* _Exercise description_
Below is a set of entries. Print the line that contains "I allow the" and every later line word for word, through the final one.

(Dataset entries)
=== Section Start ===

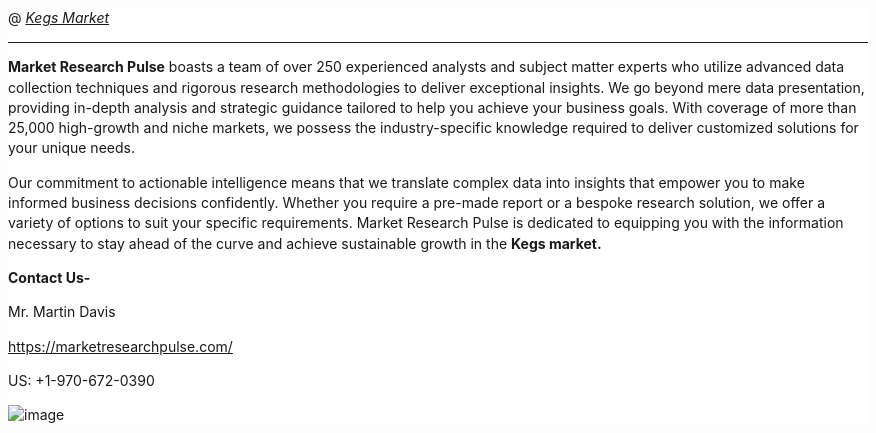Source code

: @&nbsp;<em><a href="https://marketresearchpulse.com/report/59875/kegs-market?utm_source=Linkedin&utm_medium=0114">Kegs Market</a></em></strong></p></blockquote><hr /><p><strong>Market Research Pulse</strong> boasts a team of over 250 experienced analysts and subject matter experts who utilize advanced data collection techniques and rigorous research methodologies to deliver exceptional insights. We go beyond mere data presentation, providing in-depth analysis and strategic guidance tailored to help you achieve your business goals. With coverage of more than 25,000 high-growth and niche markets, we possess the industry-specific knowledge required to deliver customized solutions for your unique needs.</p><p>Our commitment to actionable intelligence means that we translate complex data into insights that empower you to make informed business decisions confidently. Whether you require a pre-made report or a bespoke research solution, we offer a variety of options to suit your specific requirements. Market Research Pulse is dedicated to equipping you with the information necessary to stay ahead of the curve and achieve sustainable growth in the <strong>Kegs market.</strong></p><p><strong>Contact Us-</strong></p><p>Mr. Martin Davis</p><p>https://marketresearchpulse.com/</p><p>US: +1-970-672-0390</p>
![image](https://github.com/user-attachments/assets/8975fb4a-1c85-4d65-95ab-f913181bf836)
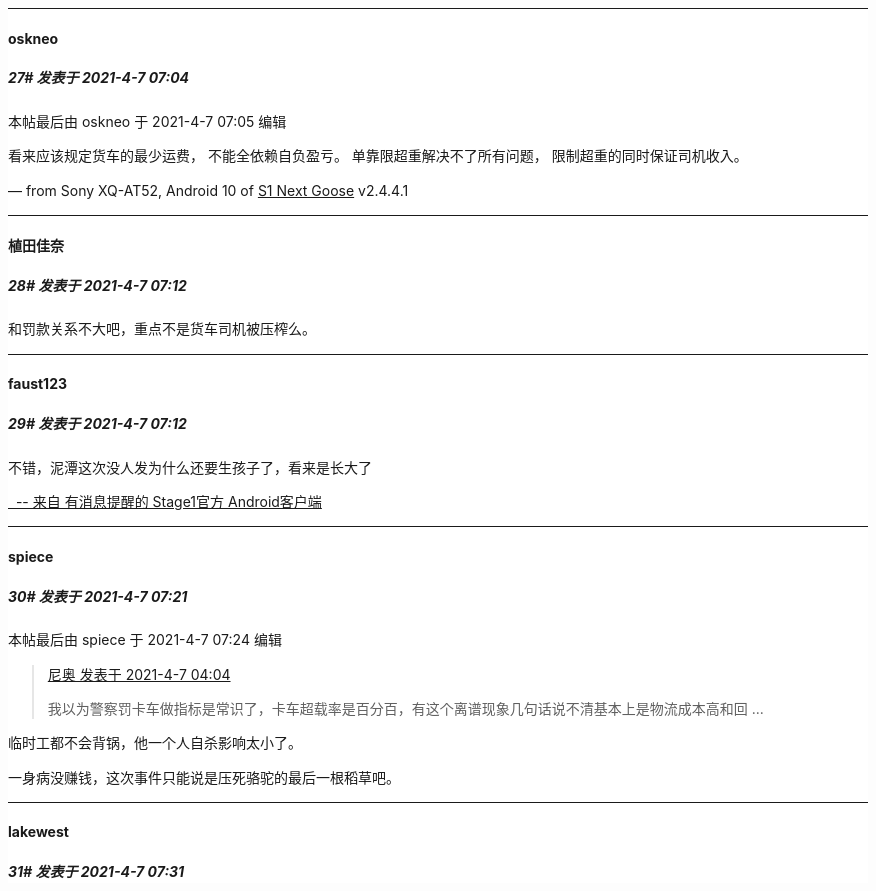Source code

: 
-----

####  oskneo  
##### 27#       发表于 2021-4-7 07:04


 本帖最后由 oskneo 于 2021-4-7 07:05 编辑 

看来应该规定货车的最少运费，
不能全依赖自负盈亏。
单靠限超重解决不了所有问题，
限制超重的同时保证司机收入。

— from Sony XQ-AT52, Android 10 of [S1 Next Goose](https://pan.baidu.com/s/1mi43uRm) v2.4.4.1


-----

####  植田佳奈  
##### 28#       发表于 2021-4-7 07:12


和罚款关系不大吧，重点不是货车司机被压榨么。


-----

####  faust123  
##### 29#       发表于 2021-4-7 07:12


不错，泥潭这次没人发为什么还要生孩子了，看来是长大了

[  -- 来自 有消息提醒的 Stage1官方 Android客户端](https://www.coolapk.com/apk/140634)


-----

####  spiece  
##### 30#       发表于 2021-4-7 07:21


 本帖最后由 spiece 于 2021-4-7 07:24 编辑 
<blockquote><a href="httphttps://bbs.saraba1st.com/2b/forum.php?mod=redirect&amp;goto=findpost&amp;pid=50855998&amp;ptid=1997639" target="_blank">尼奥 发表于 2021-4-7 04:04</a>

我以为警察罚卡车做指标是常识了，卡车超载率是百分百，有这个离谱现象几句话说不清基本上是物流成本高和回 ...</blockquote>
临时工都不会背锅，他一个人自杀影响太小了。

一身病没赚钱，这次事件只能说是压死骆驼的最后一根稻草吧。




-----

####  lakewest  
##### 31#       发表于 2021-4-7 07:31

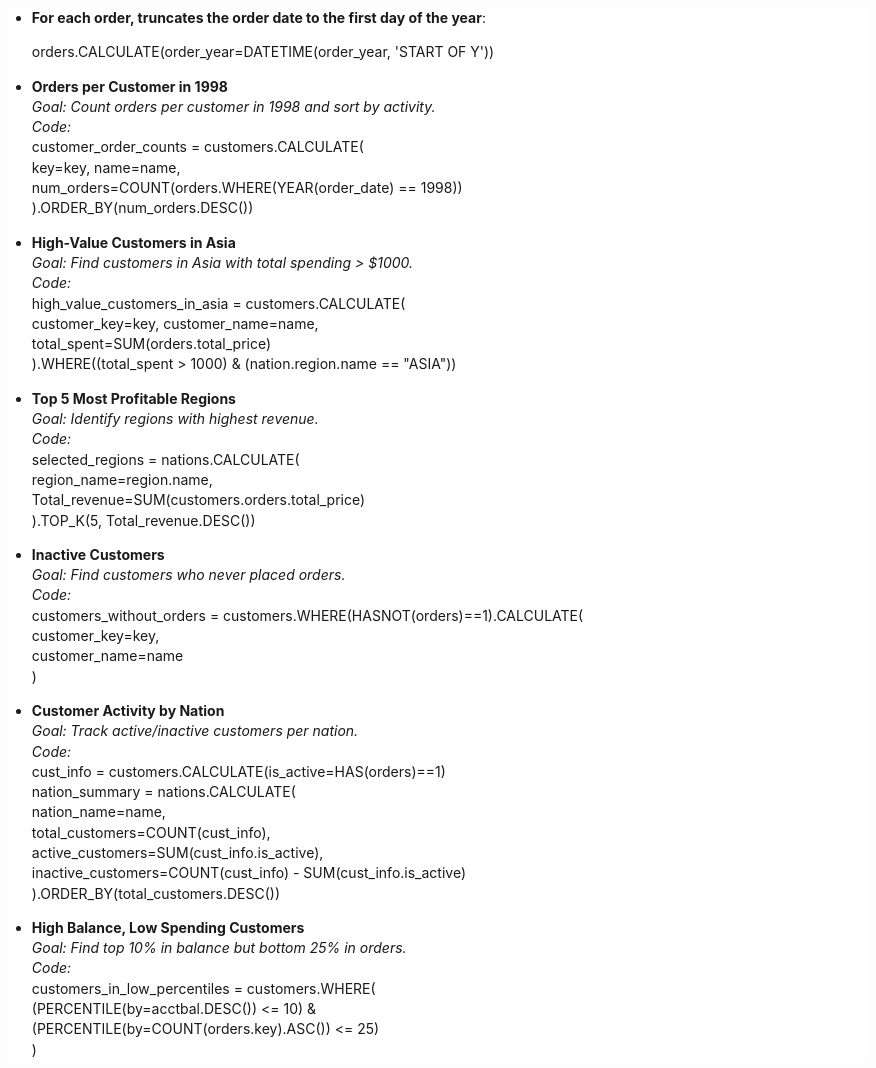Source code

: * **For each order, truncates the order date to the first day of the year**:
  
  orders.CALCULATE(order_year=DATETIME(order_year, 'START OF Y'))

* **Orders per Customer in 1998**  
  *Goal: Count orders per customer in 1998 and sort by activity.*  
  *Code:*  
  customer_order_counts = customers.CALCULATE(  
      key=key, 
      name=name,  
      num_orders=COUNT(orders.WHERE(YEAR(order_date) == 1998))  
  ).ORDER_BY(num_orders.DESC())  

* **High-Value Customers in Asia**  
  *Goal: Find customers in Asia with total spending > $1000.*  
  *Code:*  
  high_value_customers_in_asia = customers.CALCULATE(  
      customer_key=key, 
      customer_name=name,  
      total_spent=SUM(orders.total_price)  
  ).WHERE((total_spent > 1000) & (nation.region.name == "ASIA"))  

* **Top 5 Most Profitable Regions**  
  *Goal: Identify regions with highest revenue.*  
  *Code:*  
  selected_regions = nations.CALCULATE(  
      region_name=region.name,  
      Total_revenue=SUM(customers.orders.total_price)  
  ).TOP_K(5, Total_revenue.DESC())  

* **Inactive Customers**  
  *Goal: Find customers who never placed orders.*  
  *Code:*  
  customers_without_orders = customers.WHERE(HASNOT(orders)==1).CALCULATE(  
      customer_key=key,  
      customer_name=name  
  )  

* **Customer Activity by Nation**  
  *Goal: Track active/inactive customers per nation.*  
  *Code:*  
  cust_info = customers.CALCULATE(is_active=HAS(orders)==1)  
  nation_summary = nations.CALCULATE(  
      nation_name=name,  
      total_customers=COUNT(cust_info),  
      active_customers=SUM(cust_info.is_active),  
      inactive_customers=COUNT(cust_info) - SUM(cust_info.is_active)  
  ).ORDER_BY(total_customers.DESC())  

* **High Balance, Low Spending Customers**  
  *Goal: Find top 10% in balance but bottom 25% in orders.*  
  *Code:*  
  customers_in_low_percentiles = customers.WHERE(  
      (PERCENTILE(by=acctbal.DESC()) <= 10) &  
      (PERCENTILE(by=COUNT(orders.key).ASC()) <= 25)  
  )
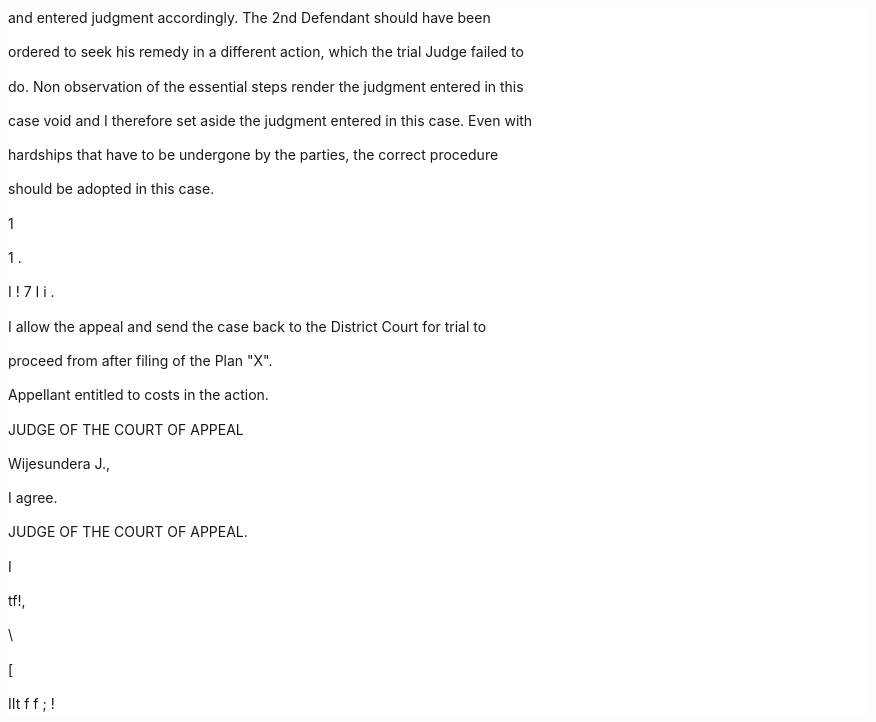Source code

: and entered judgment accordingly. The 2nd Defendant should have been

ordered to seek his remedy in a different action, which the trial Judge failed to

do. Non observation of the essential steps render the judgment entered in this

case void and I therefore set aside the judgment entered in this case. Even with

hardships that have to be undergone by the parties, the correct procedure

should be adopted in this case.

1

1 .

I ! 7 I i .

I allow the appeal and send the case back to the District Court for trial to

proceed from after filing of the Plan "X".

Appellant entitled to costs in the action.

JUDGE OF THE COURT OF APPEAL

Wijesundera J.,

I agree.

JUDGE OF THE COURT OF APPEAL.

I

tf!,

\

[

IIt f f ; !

=== Section End ===

* _Answer space_
I allow the appeal and send the case back to the District Court for trial to

proceed from after filing of the Plan "X".

Appellant entitled to costs in the action.

JUDGE OF THE COURT OF APPEAL

Wijesundera J.,

I agree.

JUDGE OF THE COURT OF APPEAL.

I

tf!,

\

[

IIt f f ; !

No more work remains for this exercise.